*Work to complete:* Reproduce the lines word for word, starting with the line that contains "class: Liliopsida" and continuing through the last of the lines below.

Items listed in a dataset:
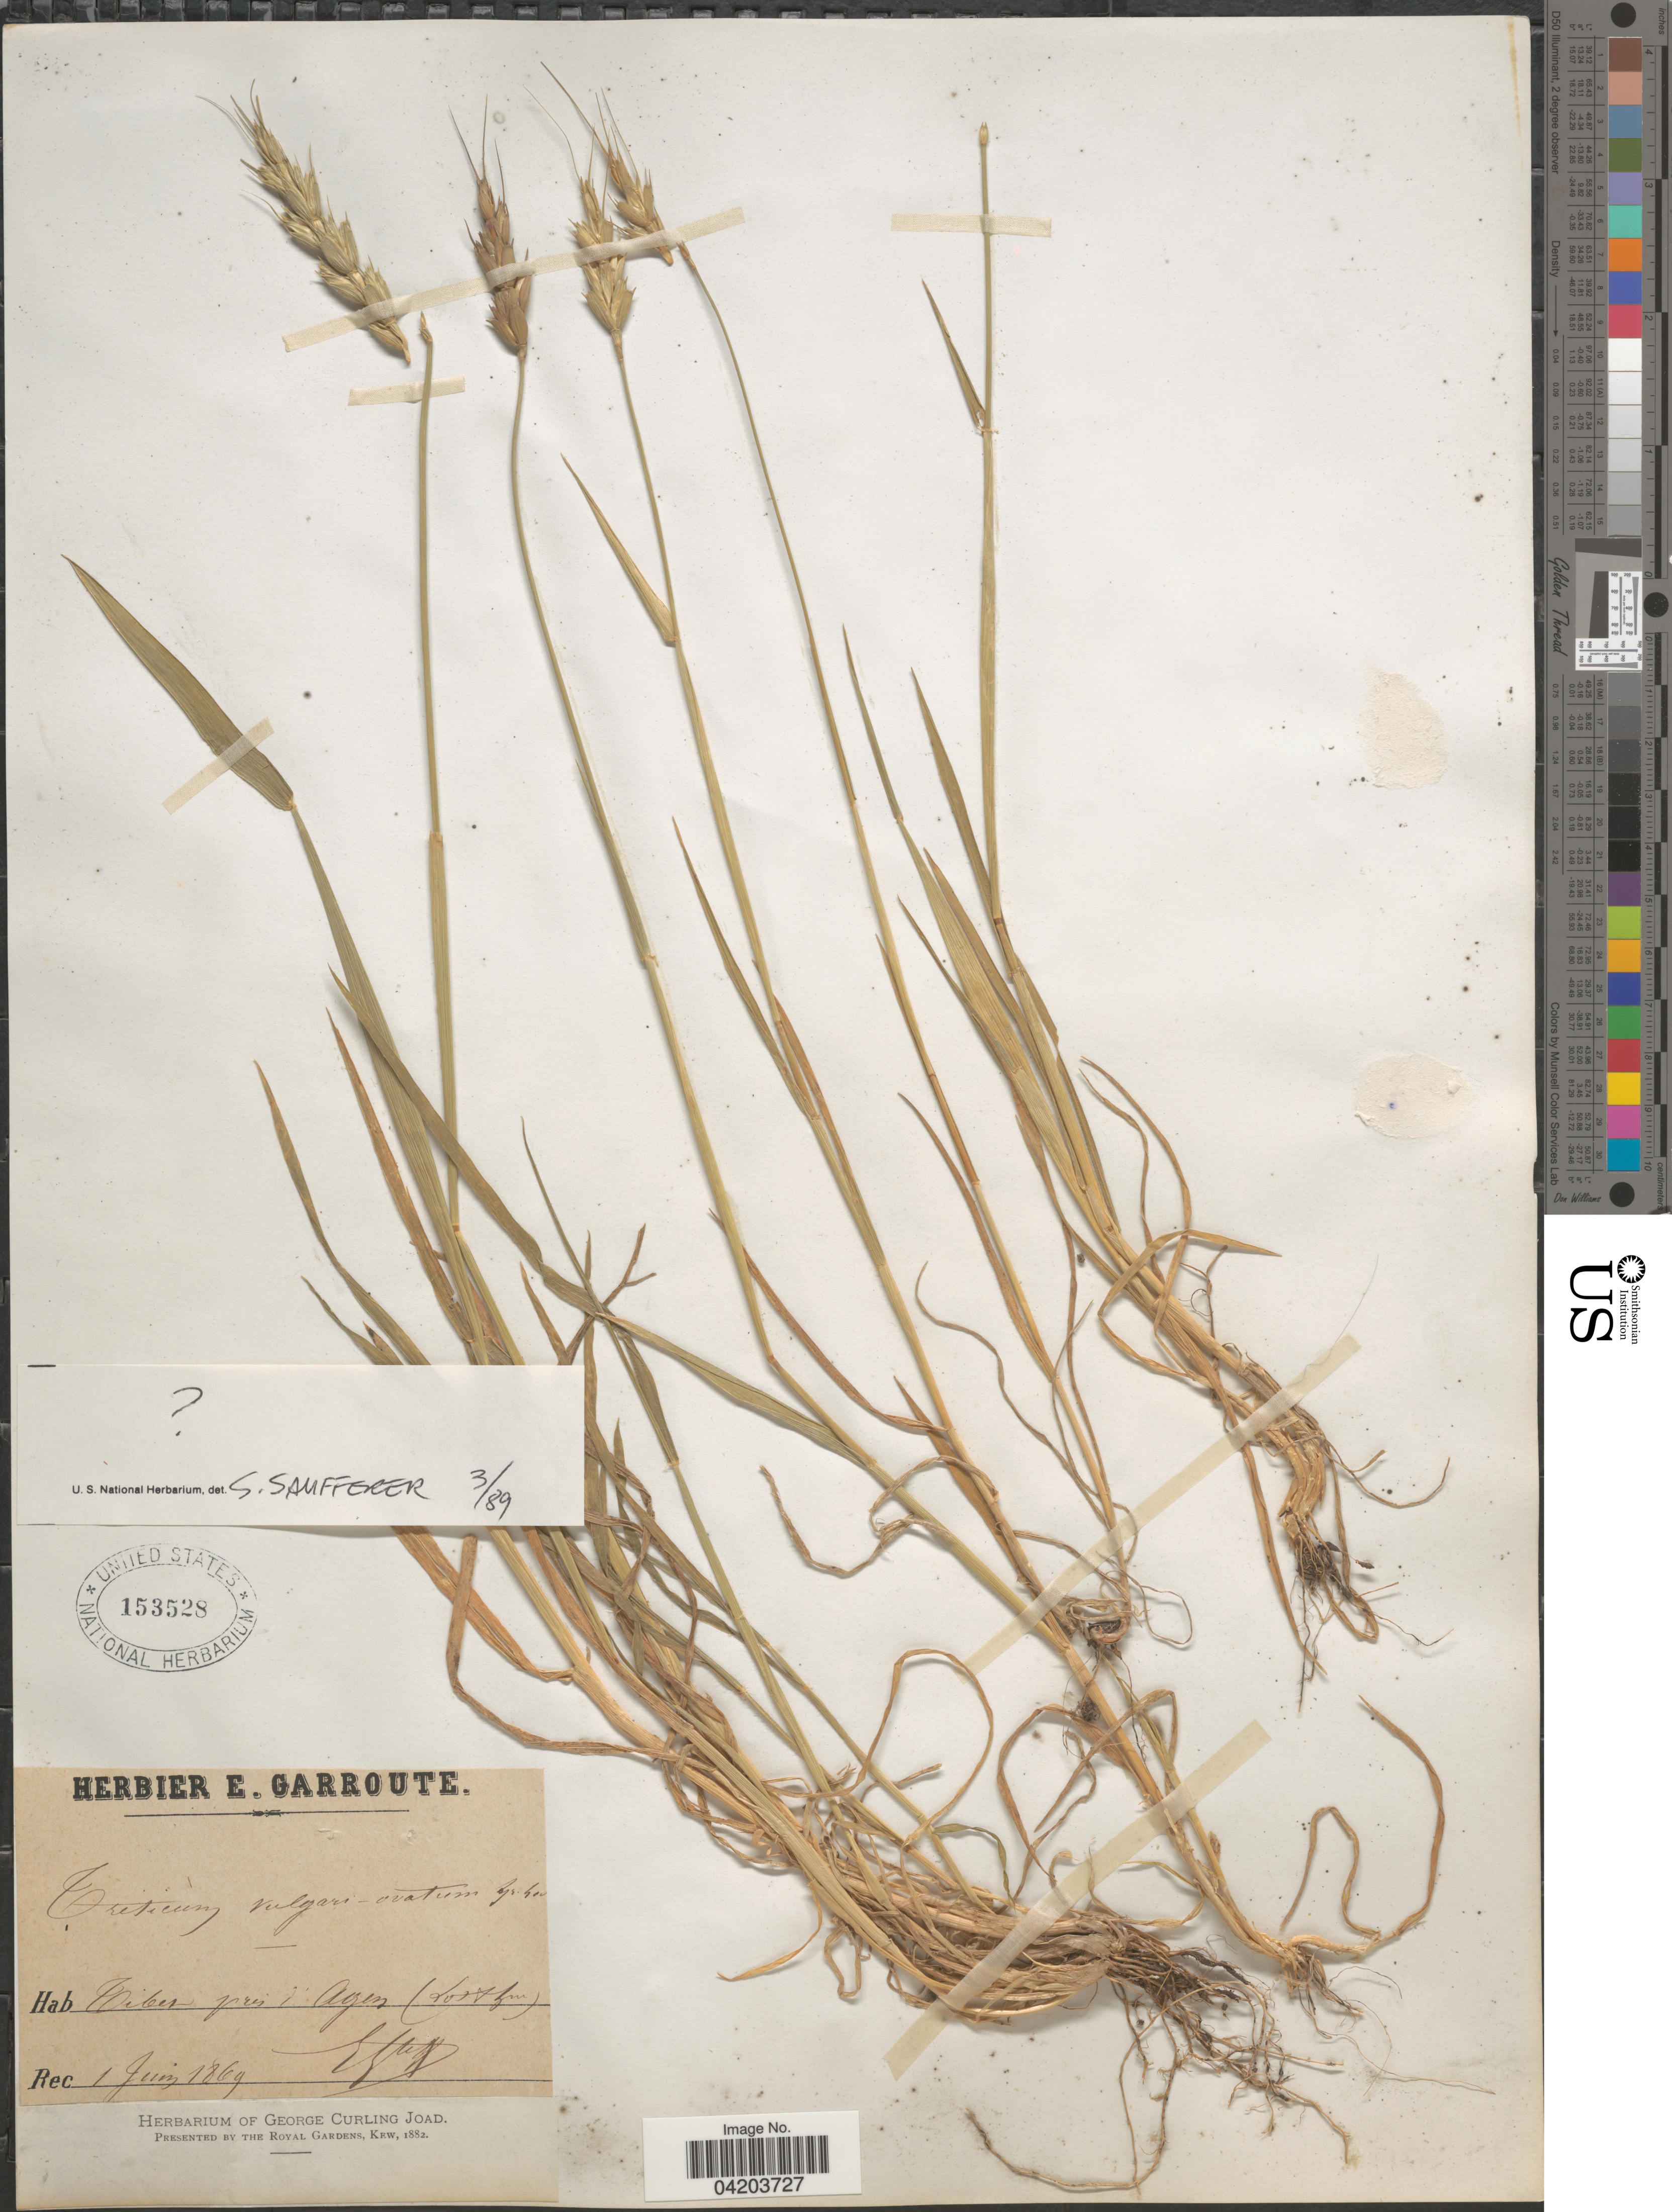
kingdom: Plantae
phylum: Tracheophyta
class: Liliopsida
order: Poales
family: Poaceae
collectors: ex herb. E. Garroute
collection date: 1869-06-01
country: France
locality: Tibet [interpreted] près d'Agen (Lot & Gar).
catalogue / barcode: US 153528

*Response to the exercise:*
class: Liliopsida
order: Poales
family: Poaceae
collectors: ex herb. E. Garroute
collection date: 1869-06-01
country: France
locality: Tibet [interpreted] près d'Agen (Lot & Gar).
catalogue / barcode: US 153528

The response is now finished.